By Your praying, by Your willing
that Your people should be one,
grant, O grant our hope’s fruition:
here on earth your will be done.

To that end it is good to recall what Martin Luther says about this petition in his Small Catechism:

The good and gracious will of God is done indeed without our prayer; but we pray in this petition that it may be done among us also. How is this done? When God breaks and hinders every evil counsel and will which would not let us hallow the name of God nor let His kingdom come, such as the will of the devil, the world, and our flesh; but strengthens and keeps us steadfast in His Word and in faith unto our end. This is His gracious and good will.

Since first published in 1894, “Son of God, Eternal Savior” has been sung to various tunes including EBENEZER, which many will know as the tune for “Thy Strong Word,” a text by the sainted Martin Franzmann. In recent years the text has been paired with the tune IN BABILONE which, at least for me, seems to be a better fit.
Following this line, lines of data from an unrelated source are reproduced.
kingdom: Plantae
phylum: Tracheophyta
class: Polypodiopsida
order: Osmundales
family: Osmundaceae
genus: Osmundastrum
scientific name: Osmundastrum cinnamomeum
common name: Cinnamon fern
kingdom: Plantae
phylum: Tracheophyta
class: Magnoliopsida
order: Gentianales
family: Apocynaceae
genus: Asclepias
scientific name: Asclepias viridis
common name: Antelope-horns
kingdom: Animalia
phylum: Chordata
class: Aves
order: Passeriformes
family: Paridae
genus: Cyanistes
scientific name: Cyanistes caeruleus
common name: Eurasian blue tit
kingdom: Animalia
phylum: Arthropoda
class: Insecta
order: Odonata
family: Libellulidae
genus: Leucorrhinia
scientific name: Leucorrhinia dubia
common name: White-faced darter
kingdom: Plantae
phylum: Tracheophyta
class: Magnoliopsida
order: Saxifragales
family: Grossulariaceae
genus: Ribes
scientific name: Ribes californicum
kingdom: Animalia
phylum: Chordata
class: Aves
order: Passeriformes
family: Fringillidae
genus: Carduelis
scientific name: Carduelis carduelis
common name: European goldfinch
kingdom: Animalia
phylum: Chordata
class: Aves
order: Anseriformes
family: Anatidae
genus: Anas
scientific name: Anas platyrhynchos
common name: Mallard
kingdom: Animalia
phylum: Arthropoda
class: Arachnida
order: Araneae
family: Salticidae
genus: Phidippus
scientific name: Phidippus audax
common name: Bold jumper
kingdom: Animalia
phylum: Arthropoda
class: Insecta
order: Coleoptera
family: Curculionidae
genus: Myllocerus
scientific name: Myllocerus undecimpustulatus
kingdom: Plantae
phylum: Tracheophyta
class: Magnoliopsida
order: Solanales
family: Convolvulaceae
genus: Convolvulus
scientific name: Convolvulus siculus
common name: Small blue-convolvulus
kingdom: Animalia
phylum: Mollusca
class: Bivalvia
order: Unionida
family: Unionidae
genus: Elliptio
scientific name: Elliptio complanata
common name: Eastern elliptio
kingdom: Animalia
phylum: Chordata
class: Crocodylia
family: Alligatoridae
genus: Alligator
Originally a five stanza poem by the Rev. Somerset Corry Lowry (1855-1932), the original Stanza 2 has not been included in recent hymnals. Nonetheless, it provides another heartfelt prayer for a servant’s heart.

Bind us all as one together
in Thy Church’s sacred fold,
weak and healthy, poor and wealthy,
sad and joyful, young and old.
Is there want, or pain, or sorrow?
Make us all the burden share.
Are there spirits crushed and broken?
Teach us, Lord, to soothe their care.